# TEXTO DE ORIGEM:

---

Em artigo publicado no portal epbr, o Diretor Executivo e o Presidente do Instituto Acende Brasil, Eduardo Müller Monteiro e Claudio Sales, afirmam que
O Brasil investiu mais de duas décadas no desenvolvimento dos marcos legais e regulatórios para a construção de um mercado integrado de gás natural. Os debates envolveram múltiplos agentes e autoridades para prover segurança jurídica aos investimentos, dar clareza aos papeis da cadeia de valor de gás natural (Produção, Processamento, Transporte e Distribuição) e produzir inúmeros benefícios para a sociedade.
No entanto, há o risco de essa complexa construção ser abalada se não for corrigida a distorção provocada pela Arsesp (agência reguladora estadual de São Paulo) com a classificação do Gasoduto Subida da Serra como gasoduto de distribuição, apesar de a própria Arsesp ter reconhecido em 2019 que este gasoduto tem características operacionais de gasoduto de transporte.
Ciente desse risco, a ANP abriu a Consulta Pública 10 (CP 10/2023) para receber contribuições sobre os termos de um acordo entre a ANP e a Arsesp que buscaria eliminar a insegurança jurídica e a situação contenciosa que a indevida classificação da Arsesp gerou.

---

# CONJUNTO DE DADOS:
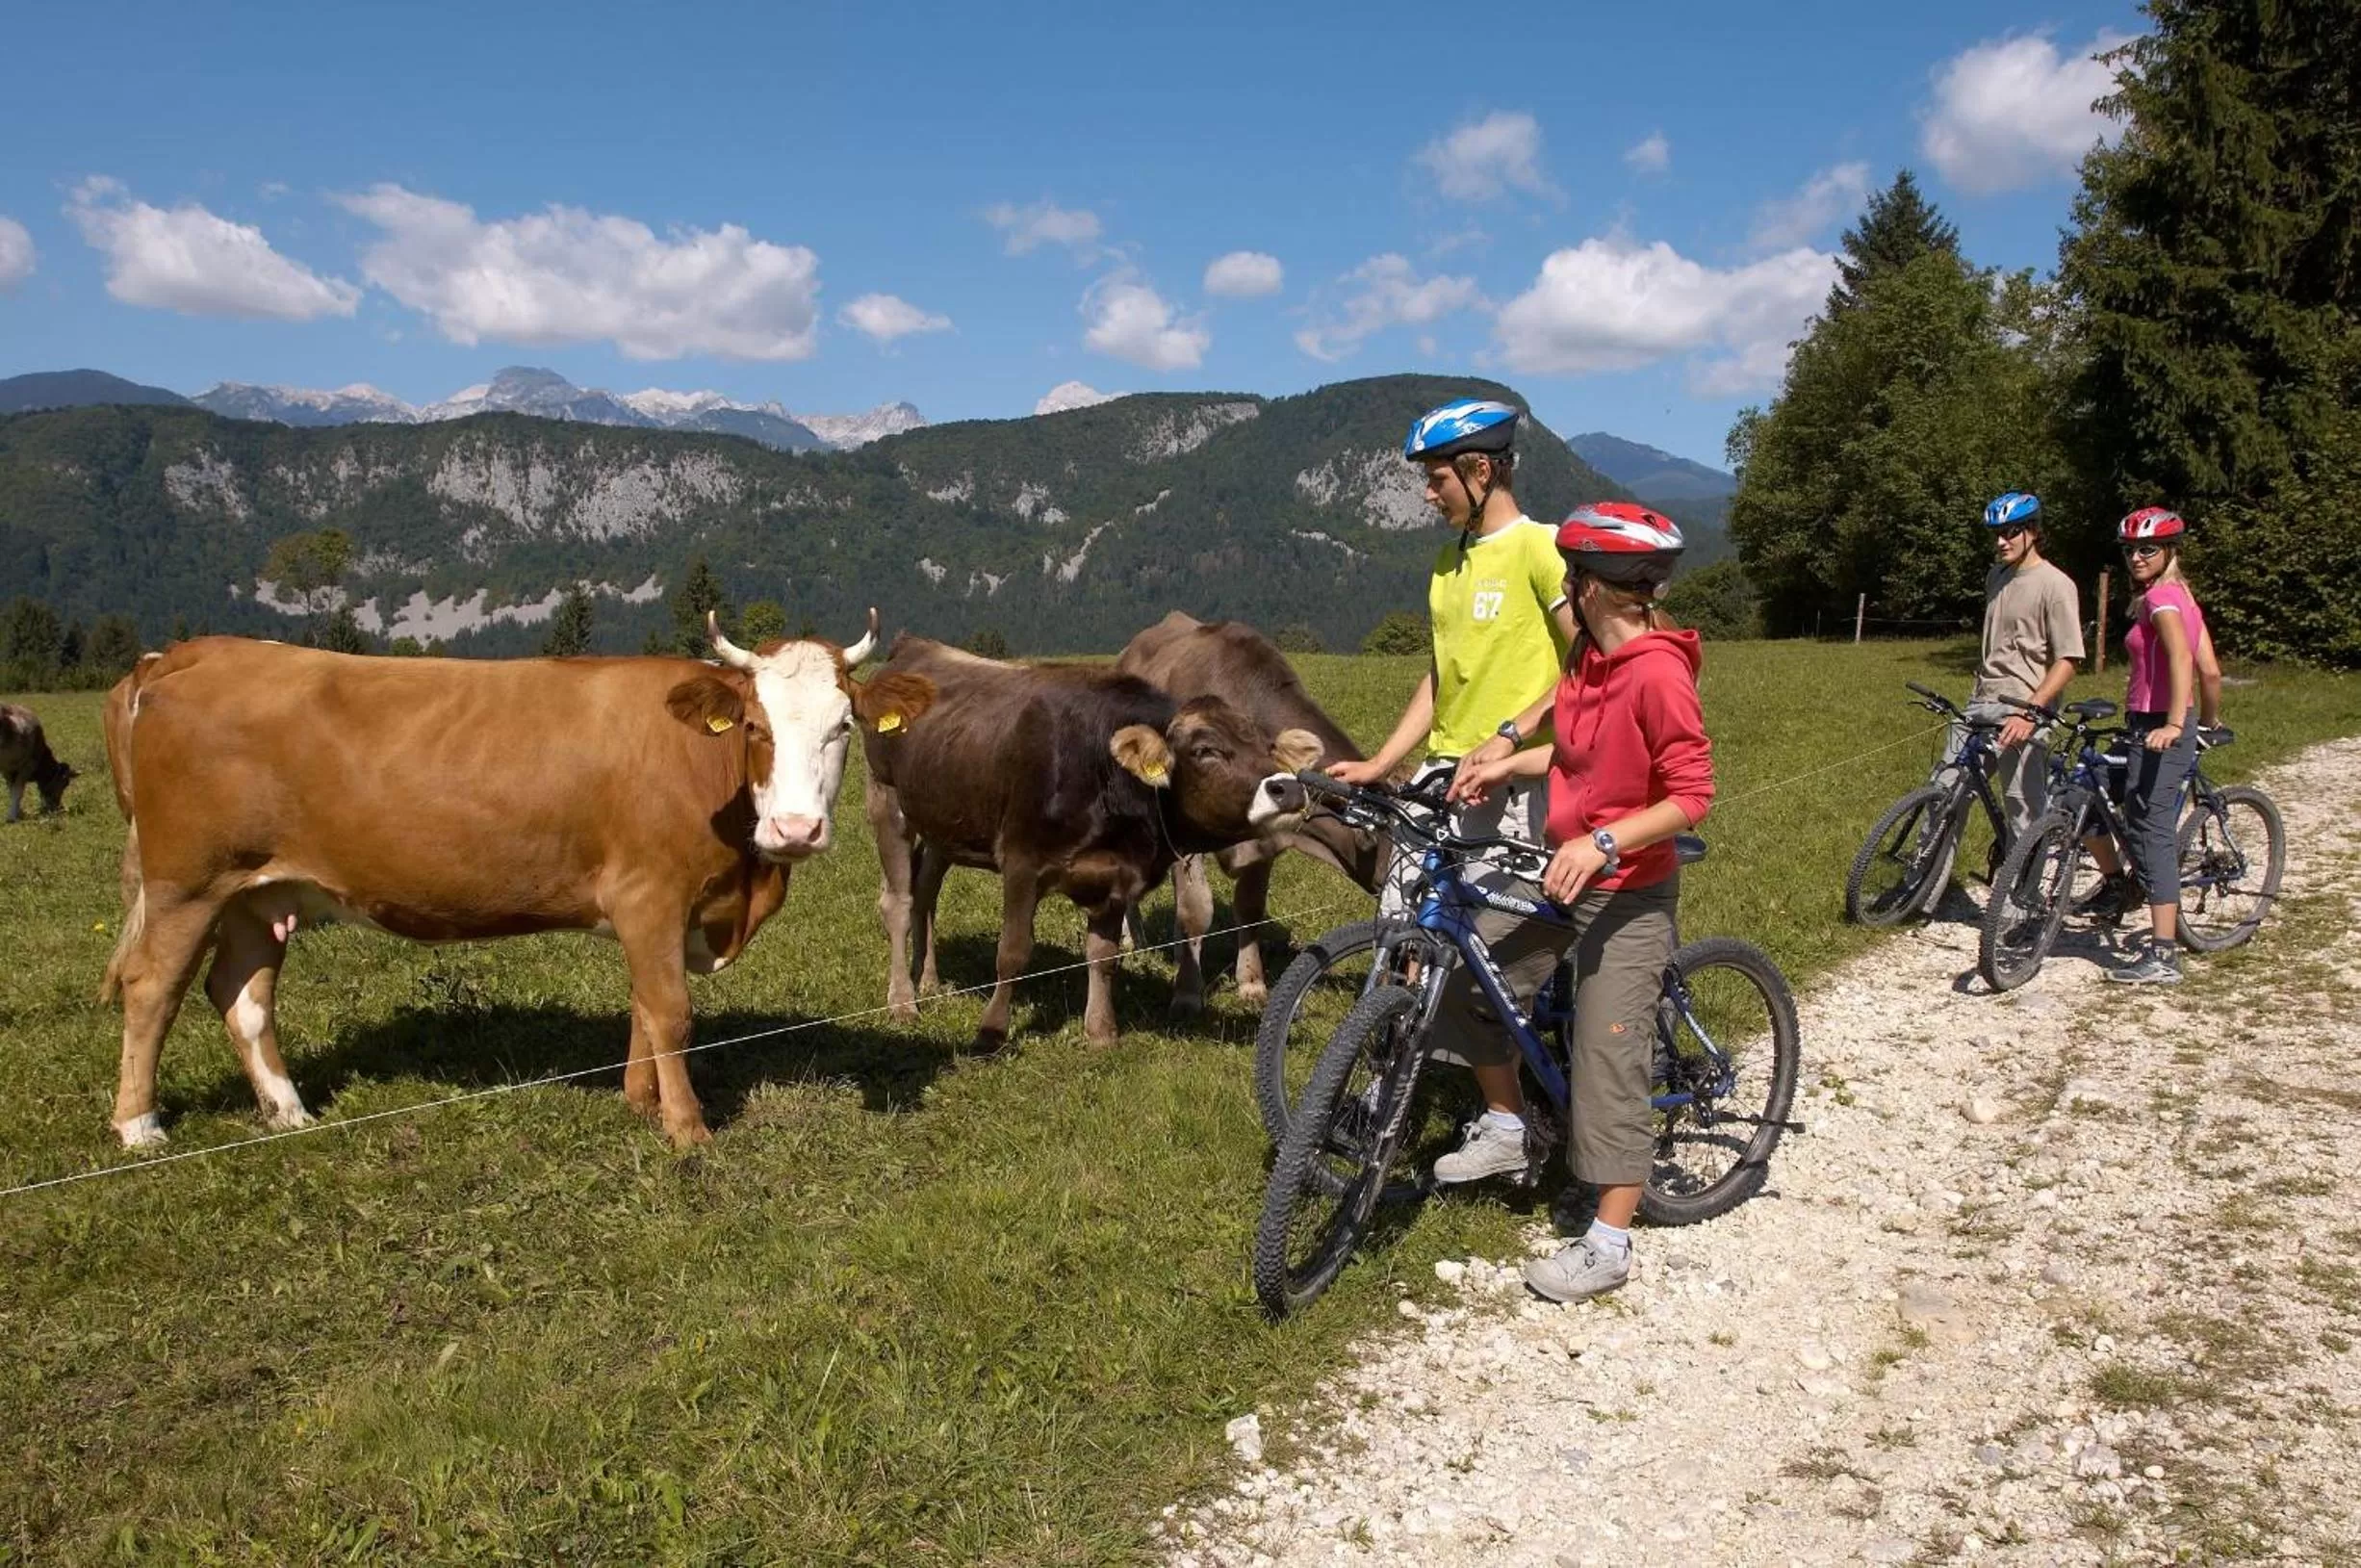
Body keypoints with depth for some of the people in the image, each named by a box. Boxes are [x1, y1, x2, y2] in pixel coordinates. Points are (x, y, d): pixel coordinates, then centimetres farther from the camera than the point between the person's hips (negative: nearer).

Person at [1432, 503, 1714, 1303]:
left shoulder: (1657, 672, -23)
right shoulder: (1589, 651, 3)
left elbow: (1691, 795, -23)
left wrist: (1602, 842, -33)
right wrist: (1507, 763, 3)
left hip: (1628, 892, -9)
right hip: (1563, 869, 9)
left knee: (1608, 1060, -4)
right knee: (1466, 979, 7)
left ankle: (1610, 1243, 8)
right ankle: (1504, 1126, 28)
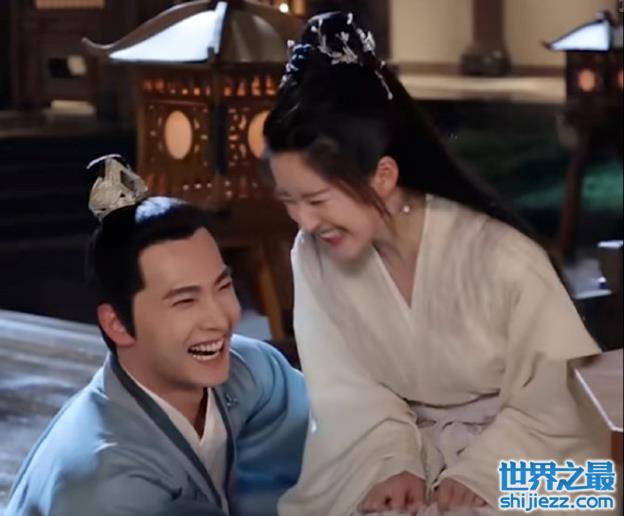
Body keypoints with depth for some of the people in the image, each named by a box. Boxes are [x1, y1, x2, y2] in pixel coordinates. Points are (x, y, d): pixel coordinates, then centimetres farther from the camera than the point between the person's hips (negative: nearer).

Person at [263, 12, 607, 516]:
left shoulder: (503, 259, -25)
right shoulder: (314, 256, -12)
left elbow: (559, 399, -14)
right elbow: (349, 389, -4)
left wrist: (475, 473, -19)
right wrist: (394, 464, -18)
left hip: (519, 453, -3)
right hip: (404, 445, 3)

---

# EXERCÍCIOS A FAZER:
**1)** Diga se cada afirmação abaixo está de acordo com o texto sobre o mercado de gás natural, citando as palavras do texto que decidem a resposta:
(a) Em 2019, a Arsesp reconheceu que o Gasoduto Subida da Serra tem características operacionais de gasoduto de transporte.
(b) A Arsesp classificou o Gasoduto Subida da Serra como gasoduto de transporte.
(c) A ANP abriu uma consulta pública para receber contribuições sobre um acordo com a Arsesp.
**2)** Prolongue o texto sobre o mercado de gás natural, começando logo após a última frase dele.

# RESPOSTAS POR TAREFA:
**1)**
(a) Sim: "apesar de a própria Arsesp ter reconhecido em 2019 que este gasoduto tem características operacionais de gasoduto de transporte".
(b) Não: "com a classificação do Gasoduto Subida da Serra como gasoduto de distribuição".
(c) Sim: "a ANP abriu a Consulta Pública 10 (CP 10/2023) para receber contribuições sobre os termos de um acordo entre a ANP e a Arsesp".

**2)**
Arquitetura legal e técnica visa um mercado amplo, aberto e interligado
Os princípios para um mercado integrado de gás natural foram ratificados pelo Congresso por vários marcos legais, a começar pela Constituição Federal de 1988, que estabeleceu que o transporte de gás natural é monopólio da União (Art. 177).
Já a Lei do Petróleo de 1997 (Lei 9.478/97) criou a ANP e explicitou que a mesma é quem deve regular e fiscalizar as atividades de gás natural.
Em 2021, a Nova Lei do Gás (Lei 14.134/21) definiu como gasoduto de transporte aquele ativo destinado à movimentação de gás ou à conexão de fontes de suprimento.
Finalmente, a Resolução no. 3 do CNPE (Conselho Nacional de Política Energética) de 2022 explicitou premissas e princípios para o desenvolvimento desse mercado. Entre as premissas, destacam-se a busca pela diversidade de agentes e a promoção da competição na oferta de gás. Entre os princípios, a segurança no abastecimento e a ampliação da concorrência, evitando formação de monopólios regionais.
Toda essa arquitetura legal e técnica foi desenvolvida tendo em mente a implementação exitosa de um mercado integrado de gás natural amplo, aberto e interligado pelos gasodutos de transporte que conectam os elos de produção/importação aos de distribuição/consumo.
Com base nessa arquitetura, a estrutura da indústria de gás natural no Brasil (e no mundo) foi construída ao longo dos anos para otimizar a comercialização dos volumes de gás e maximizar a segurança do suprimento por meio de um sistema integrado de transporte que promove a competição entre diversas fontes e induz a preços concorrenciais de longo prazo. Cabe lembrar que o aumento de volume na malha de transporte reduz o custo para o consumidor porque a tarifa de transporte de gás é definida pelo regime de Receita Máxima Permitida: como a receita é fixa, quanto maior o volume de gás transportado, menor a tarifa.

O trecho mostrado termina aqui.